At least once a game, Alonzo Verge Jr. makes the crowd ooh and aah like few others can.— Jacob Rosenfarb (@jacobrosenfarb) February 7, 2020
Tonight, it was this pretty behind the back fake to collect 2 of his game-high 22 points with a little less than four minutes remaining in the game. pic.twitter.com/ddQjXkCHYj
Verge was far from the only Sun Devil with hot hand Thursday night, as ASU’s 14 made threes was their highest total so far this season. The team matched their high volume from deep with impressive efficiency, connecting on 58% of their three point attempts which was good for their second highest percentage so far this year. Whether it was Verge, Lawrence, or junior forward Khalid Thomas, who all finished a perfect 3-3 from beyond the arc, ASU consistently made UCLA pay for leaving shooters open, resulting in likely the Sun Devil’s strongest shooting performance of the season.
“I’ve always felt like we were a better shooting team than we’ve demonstrated in a lot of other games,” Hurley said. “Multiple guys are in a good rhythm right now and playing well on the offensive end, so it’s good to see.”
Defensively, ASU continues to assert themselves as one of the conference’s elite units, holding UCLA to just 38% shooting from the field including a dismal 28% from three. Thursday also marked the fifth instance over the Sun Devils last six games where they have held their opponent below their season scoring average. Hurley attributed a significant portion of ASU’s defensive success to forward Romello White, who continues to show substantial progress as both an on-ball defender and rim protector. His abilities on the glass were also on full display Thursday, as White pulled down 16 rebounds to preserve his spot as the Pac-12’s leader in rebounds per game.

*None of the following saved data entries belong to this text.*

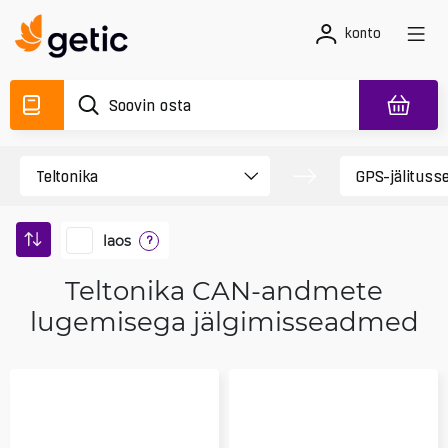
konto
laos
?
Teltonika CAN-andmete
lugemisega jälgimisseadmed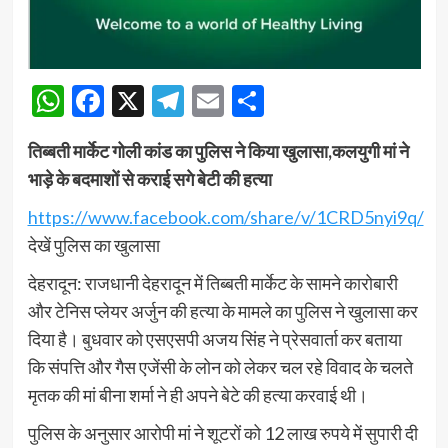
WhatsApp
Facebook
X
Telegram
Email
Share
तिब्बती मार्केट गोली कांड का पुलिस ने किया खुलासा,कलयुगी मां ने
भाड़े के बदमाशों से कराई सगे बेटी की हत्या
https://www.facebook.com/share/v/1CRD5nyi9q/
देखें पुलिस का खुलासा
देहरादून: राजधानी देहरादून में तिब्बती मार्केट के सामने कारोबारी
और टेनिस प्लेयर अर्जुन की हत्या के मामले का पुलिस ने खुलासा कर
दिया है। बुधवार को एसएसपी अजय सिंह ने प्रेसवार्ता कर बताया
कि संपत्ति और गैस एजेंसी के लोन को लेकर चल रहे विवाद के चलते
मृतक की मां बीना शर्मा ने ही अपने बेटे की हत्या करवाई थी।
पुलिस के अनुसार आरोपी मां ने शूटरों को 12 लाख रुपये में सुपारी दी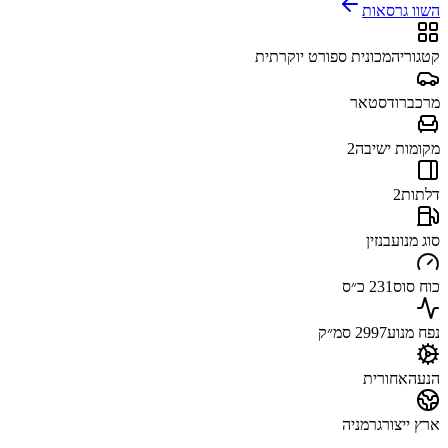
השוו גרסאות
קטגוריה
מכונית ספורט יוקרתית
מרכב
רודסטאר
מקומות ישיבה
2
דלתות
2
סוג מנוע
בנזין
כוח סוס
231 כ״ס
נפח מנוע
2997 סמ״ק
הנעה
אחורית
ארץ ייצור
גרמניה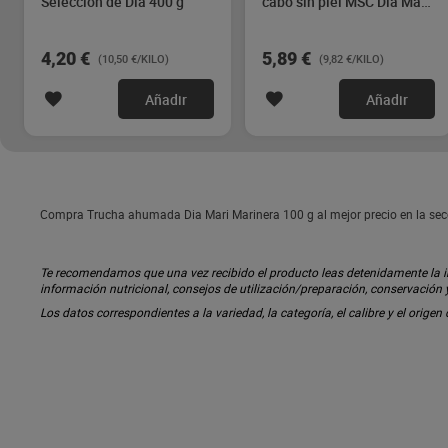
Selección de Dia 400 g
cabo sin piel MSC Dia Mari
Marinera 600 g
4,20 €
5,89 €
(10,50 €/KILO)
(9,82 €/KILO)
Añadir
Añadir
Compra Trucha ahumada Dia Mari Marinera 100 g al mejor precio en la sec
Te recomendamos que una vez recibido el producto leas detenidamente la inf
información nutricional, consejos de utilización/preparación, conservación
Los datos correspondientes a la variedad, la categoría, el calibre y el origen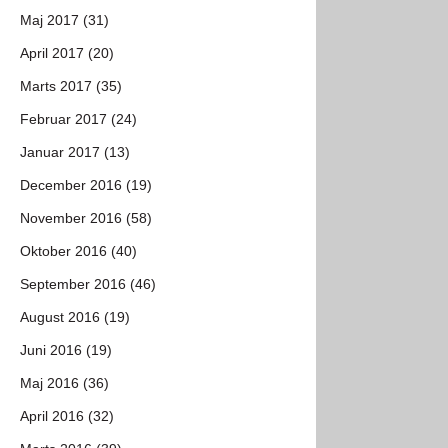
Maj 2017 (31)
April 2017 (20)
Marts 2017 (35)
Februar 2017 (24)
Januar 2017 (13)
December 2016 (19)
November 2016 (58)
Oktober 2016 (40)
September 2016 (46)
August 2016 (19)
Juni 2016 (19)
Maj 2016 (36)
April 2016 (32)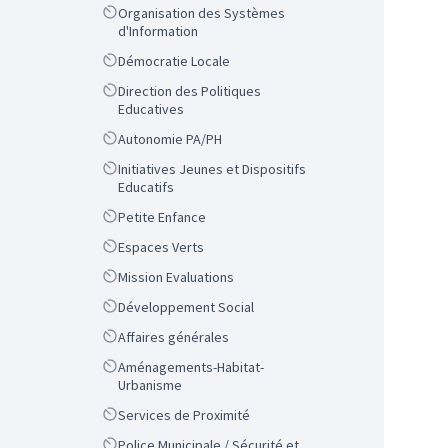
Scope
Organisation des Systèmes
d'Information
Scope
Démocratie Locale
Scope
Direction des Politiques
Educatives
Scope
Autonomie PA/PH
Scope
Initiatives Jeunes et Dispositifs
Educatifs
Scope
Petite Enfance
Scope
Espaces Verts
Scope
Mission Evaluations
Scope
Développement Social
Scope
Affaires générales
Scope
Aménagements-Habitat-
Urbanisme
Scope
Services de Proximité
Scope
Police Municipale / Sécurité et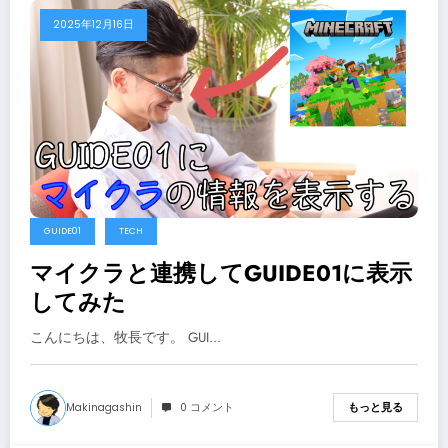
2025年12月16日
GUIDE01
TECH
マイクラと連携してGUIDE01に表示
してみた
こんにちは、牧長です。 GUI…
Makinagashin
0 コメント
もっと見る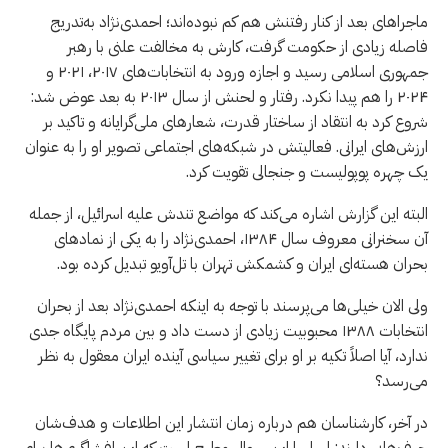
ماجراهای بعد از کنار رفتنش هم کم نبوده‌اند؛ احمدی‌نژاد به‌تدریج
فاصله زیادی از حکومت گرفت، کارش به مخالفت علنی با رهبر
جمهوری اسلامی رسید و اجازه ورود به انتخابات‌های ۲۰۱۷، ۲۰۲۱ و
۲۰۲۴ را هم پیدا نکرد. رفتار و لحنش از سال ۲۰۱۳ به بعد عوض شد:
شروع کرد به انتقاد از ساختار قدرت، شعارهای ملی‌گرایانه و تاکید بر
ارزش‌های ایرانی. فعالیتش در شبکه‌های اجتماعی تصویر او را به عنوان
یک چهره پوپولیست و جنجالی تقویت کرد.
البته این گزارش اشاره می‌کند که مواضع تندش علیه اسرائیل، از جمله
آن سخنرانی معروف سال ۱۳۸۴، احمدی‌نژاد را به یکی از نمادهای
بحران هسته‌ای ایران و کشمکش تهران با تل‌آویو تبدیل کرده بود.
ولی الان خیلی‌ها می‌پرسند با توجه به اینکه احمدی‌نژاد بعد از بحران
انتخابات ۱۳۸۸ محبوبیت زیادی از دست داد و بین مردم پایگاه جدی
ندارد، آیا اصلاً تکیه بر او برای تغییر سیاسی آینده ایران معقول به نظر
می‌رسد؟
در آخر، کارشناسان هم درباره زمان انتشار این اطلاعات و هدف‌شان
حرف‌هایی دارند: اساسا این سوال مطرح است که این افشاگری‌ها برای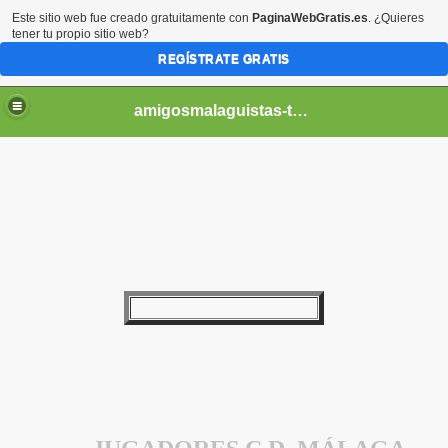
Este sitio web fue creado gratuitamente con
PaginaWebGratis.es
. ¿Quieres
tener tu propio sitio web?
REGÍSTRATE GRATIS
amigosmalaguistas-temporadas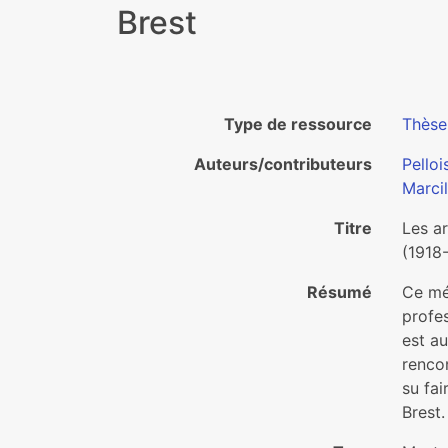
Brest
Type de ressource
Thèse
Auteurs/contributeurs
Pelloi
Marcil
Titre
Les a
(1918-
Résumé
Ce mé
profes
est au
rencon
su fai
Brest.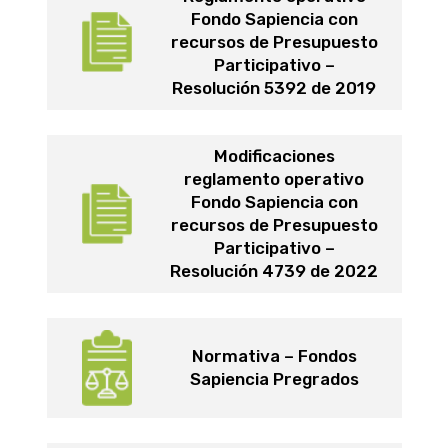
Fondo Sapiencia con
recursos de Presupuesto
Participativo –
Resolución 5392 de 2019
Modificaciones
reglamento operativo
Fondo Sapiencia con
recursos de Presupuesto
Participativo –
Resolución 4739 de 2022
Normativa – Fondos
Sapiencia Pregrados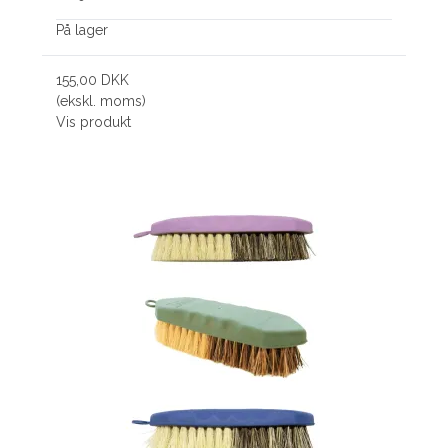
På lager
155,00 DKK
(ekskl. moms)
Vis produkt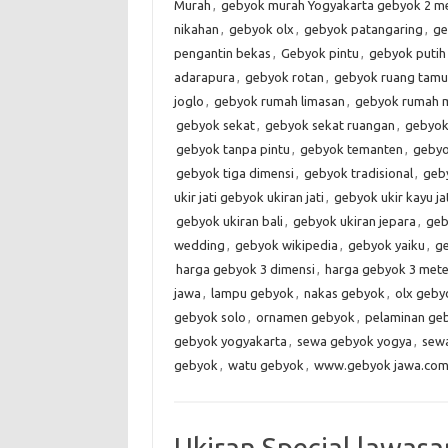
Murah
,
gebyok murah Yogyakarta gebyok 2 m
nikahan
,
gebyok olx
,
gebyok patangaring
,
ge
pengantin bekas
,
Gebyok pintu
,
gebyok puti
adarapura
,
gebyok rotan
,
gebyok ruang tamu
joglo
,
gebyok rumah limasan
,
gebyok rumah m
gebyok sekat
,
gebyok sekat ruangan
,
gebyok
gebyok tanpa pintu
,
gebyok temanten
,
gebyo
gebyok tiga dimensi
,
gebyok tradisional
,
geb
ukir jati gebyok ukiran jati
,
gebyok ukir kayu ja
gebyok ukiran bali
,
gebyok ukiran jepara
,
geb
wedding
,
gebyok wikipedia
,
gebyok yaiku
,
g
harga gebyok 3 dimensi
,
harga gebyok 3 mete
jawa
,
lampu gebyok
,
nakas gebyok
,
olx geby
gebyok solo
,
ornamen gebyok
,
pelaminan ge
gebyok yogyakarta
,
sewa gebyok yogya
,
sew
gebyok
,
watu gebyok
,
www.gebyok jawa.co
Ukiran Special lawasan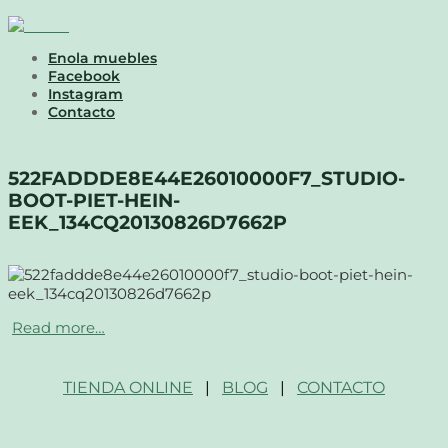
Enola muebles
Facebook
Instagram
Contacto
522FADDDE8E44E26010000F7_STUDIO-
BOOT-PIET-HEIN-
EEK_134CQ20130826D7662P
Read more…
TIENDA ONLINE
|
BLOG
|
CONTACTO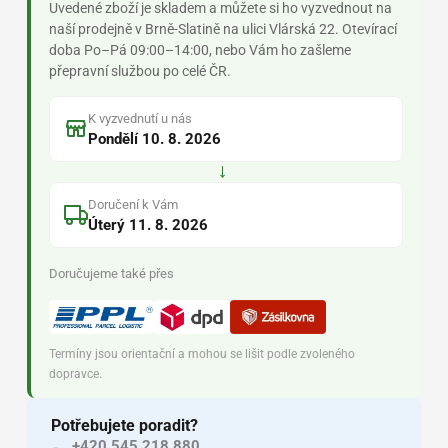
Uvedené zboží je skladem a můžete si ho vyzvednout na
naší prodejně v Brně-Slatině na ulici Vlárská 22. Otevírací
doba Po–Pá 09:00–14:00, nebo Vám ho zašleme
přepravní službou po celé ČR.
K vyzvednutí u nás
Pondělí 10. 8. 2026
→
Doručení k Vám
Úterý 11. 8. 2026
Doručujeme také přes
Termíny jsou orientační a mohou se lišit podle zvoleného
dopravce.
Potřebujete poradit?
+420 545 218 880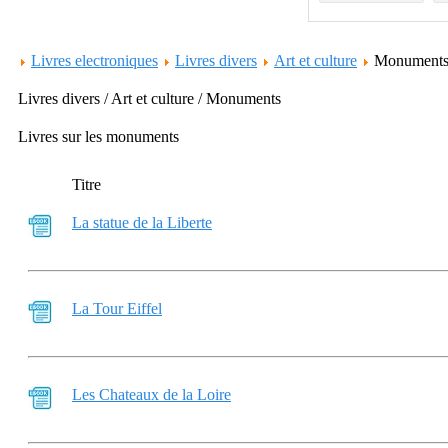
Livres electroniques
Livres divers
Art et culture
Monument
Livres divers / Art et culture / Monuments
Livres sur les monuments
Titre
La statue de la Liberte
La Tour Eiffel
Les Chateaux de la Loire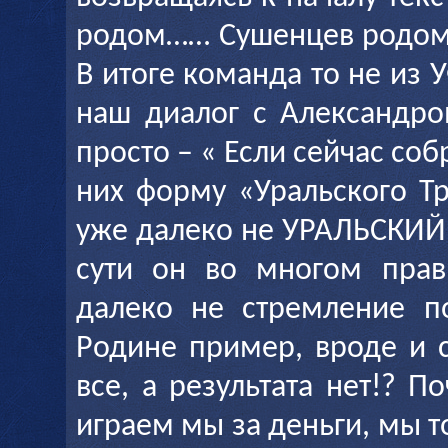
родом…… Сушенцев родом
В итоге команда то не из
наш диалог с Александр
просто – « Если сейчас соб
них форму «Уральского Тр
уже далеко не УРАЛЬСКИЙ
сути он во многом прав
далеко не стремление п
Родине пример, вроде и с
все, а результата нет!? П
играем мы за деньги, мы т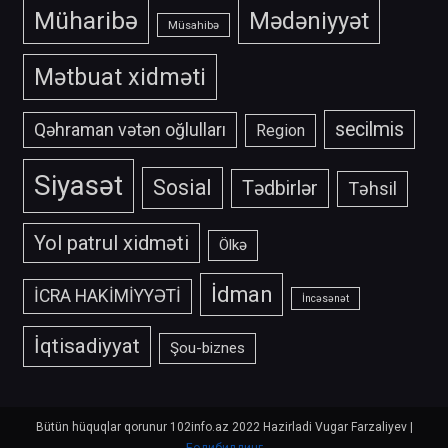
Müharibə
Mədəniyyət
Müsahibə
Mətbuat xidməti
secilmis
Qəhraman vətən oğlulları
Region
Siyasət
Sosial
Tədbirlər
Təhsil
Yol patrul xidməti
Ölkə
İdman
İCRA HAKİMİYYƏTİ
İncəsənət
İqtisadiyyat
Şou-biznes
Bütün hüquqlar qorunur 102info.az 2022 Hazirladi Vugar Farzaliyev
|
Бодибилдинг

“It’s a great anchor on your defense, especially when you make a team miss, to know you got him under the basket grabbing those defensive rebounds,” Hurley said of White. “He was a force in the paint for us.”
Lost in the shuffle of tonight's dominant shooting performance has been some strong play from Romello White on both ends of the floor.— Jacob Rosenfarb (@jacobrosenfarb) February 7, 2020
Here he contains the ball-handler on the screen, then recovers in time to contest the shot and pull down his 11th rebound. pic.twitter.com/39hvmzsgqL
Winners in four of their last five contests, ASU remains in the thick of the Pac-12 race with only nine games remaining before the conference tournament. As the team looks to replicate Thursday’s remarkable shooting performance going forward, each Sun Devil recognizes just how dangerous this team could be when everybody plays to the peak of their potential.
“It’s good to see that everyone was clicking on the same day,” Lawrence said. “It’s just all about getting hot at the right time. We’re in a good position to get a couple games together, get a couple wins together, and make a run right before the Pac-12 tournament.”